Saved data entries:

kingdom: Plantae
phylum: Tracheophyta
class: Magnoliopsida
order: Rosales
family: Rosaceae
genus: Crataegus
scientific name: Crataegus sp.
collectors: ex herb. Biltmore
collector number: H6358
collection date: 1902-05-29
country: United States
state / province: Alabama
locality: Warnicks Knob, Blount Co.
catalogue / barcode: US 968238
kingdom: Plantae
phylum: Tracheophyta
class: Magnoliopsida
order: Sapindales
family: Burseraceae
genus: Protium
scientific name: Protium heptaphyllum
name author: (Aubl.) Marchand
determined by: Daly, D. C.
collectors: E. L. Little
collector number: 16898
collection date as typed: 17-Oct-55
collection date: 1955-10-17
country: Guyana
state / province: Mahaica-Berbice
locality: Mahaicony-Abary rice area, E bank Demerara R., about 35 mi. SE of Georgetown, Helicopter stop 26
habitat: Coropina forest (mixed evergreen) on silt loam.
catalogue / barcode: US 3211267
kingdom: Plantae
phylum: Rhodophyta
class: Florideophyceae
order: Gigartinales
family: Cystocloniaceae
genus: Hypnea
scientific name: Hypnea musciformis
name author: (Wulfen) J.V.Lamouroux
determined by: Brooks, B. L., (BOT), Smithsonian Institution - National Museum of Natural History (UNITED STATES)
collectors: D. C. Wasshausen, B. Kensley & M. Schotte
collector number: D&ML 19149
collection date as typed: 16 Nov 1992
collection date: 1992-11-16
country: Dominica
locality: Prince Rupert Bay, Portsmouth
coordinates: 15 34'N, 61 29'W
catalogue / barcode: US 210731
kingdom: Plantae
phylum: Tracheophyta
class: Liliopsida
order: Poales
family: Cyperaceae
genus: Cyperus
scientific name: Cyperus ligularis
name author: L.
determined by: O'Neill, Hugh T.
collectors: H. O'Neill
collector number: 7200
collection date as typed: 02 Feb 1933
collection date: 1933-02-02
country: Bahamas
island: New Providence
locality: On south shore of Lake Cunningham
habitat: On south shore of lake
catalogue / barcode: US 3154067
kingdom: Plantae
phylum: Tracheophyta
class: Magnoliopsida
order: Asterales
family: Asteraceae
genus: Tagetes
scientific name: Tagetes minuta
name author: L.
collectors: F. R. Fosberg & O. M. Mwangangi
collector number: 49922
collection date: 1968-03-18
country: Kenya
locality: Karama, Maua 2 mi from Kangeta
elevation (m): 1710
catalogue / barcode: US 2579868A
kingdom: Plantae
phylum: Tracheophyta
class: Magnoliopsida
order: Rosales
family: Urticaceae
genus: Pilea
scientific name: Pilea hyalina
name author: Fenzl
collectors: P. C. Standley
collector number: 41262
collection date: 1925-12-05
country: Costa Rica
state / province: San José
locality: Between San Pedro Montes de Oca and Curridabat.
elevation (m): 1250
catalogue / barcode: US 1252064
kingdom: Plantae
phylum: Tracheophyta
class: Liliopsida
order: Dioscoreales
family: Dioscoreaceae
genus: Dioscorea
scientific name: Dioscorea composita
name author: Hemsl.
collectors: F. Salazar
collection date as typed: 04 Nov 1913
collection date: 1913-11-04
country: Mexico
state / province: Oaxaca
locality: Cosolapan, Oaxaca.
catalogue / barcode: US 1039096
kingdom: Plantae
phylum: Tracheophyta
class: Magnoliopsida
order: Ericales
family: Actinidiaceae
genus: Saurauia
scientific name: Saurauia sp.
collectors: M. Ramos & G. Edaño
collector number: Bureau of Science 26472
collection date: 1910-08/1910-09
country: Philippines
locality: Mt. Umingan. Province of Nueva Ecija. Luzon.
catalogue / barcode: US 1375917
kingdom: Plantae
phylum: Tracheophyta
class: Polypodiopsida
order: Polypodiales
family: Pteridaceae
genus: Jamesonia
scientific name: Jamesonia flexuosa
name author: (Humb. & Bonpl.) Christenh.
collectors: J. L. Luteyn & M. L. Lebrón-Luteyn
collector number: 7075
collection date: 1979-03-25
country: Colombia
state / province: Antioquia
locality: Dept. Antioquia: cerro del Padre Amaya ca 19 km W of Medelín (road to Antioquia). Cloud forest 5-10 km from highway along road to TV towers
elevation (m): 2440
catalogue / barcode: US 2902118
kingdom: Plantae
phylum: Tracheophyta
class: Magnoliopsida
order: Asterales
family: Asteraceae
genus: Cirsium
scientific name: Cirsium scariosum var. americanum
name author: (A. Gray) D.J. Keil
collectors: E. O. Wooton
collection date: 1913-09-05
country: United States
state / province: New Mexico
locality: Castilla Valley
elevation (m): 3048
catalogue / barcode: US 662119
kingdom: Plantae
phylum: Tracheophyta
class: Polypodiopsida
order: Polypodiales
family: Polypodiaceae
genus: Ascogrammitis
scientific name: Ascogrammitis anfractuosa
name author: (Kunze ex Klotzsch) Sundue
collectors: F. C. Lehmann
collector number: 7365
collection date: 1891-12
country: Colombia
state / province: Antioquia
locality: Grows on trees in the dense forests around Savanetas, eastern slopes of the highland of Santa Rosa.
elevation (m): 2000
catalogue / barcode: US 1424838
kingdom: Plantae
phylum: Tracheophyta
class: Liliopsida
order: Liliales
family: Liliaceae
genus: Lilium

**Task statement:** Reproduce the material starting with the line that contains "collection date: 1992-11-16" and going on through the line that contains "determined by: O'Neill, Hugh T.", with "locality" replaced by "site" and all else left unchanged.

**Exercise solution:**
collection date: 1992-11-16
country: Dominica
site: Prince Rupert Bay, Portsmouth
coordinates: 15 34'N, 61 29'W
catalogue / barcode: US 210731
kingdom: Plantae
phylum: Tracheophyta
class: Liliopsida
order: Poales
family: Cyperaceae
genus: Cyperus
scientific name: Cyperus ligularis
name author: L.
determined by: O'Neill, Hugh T.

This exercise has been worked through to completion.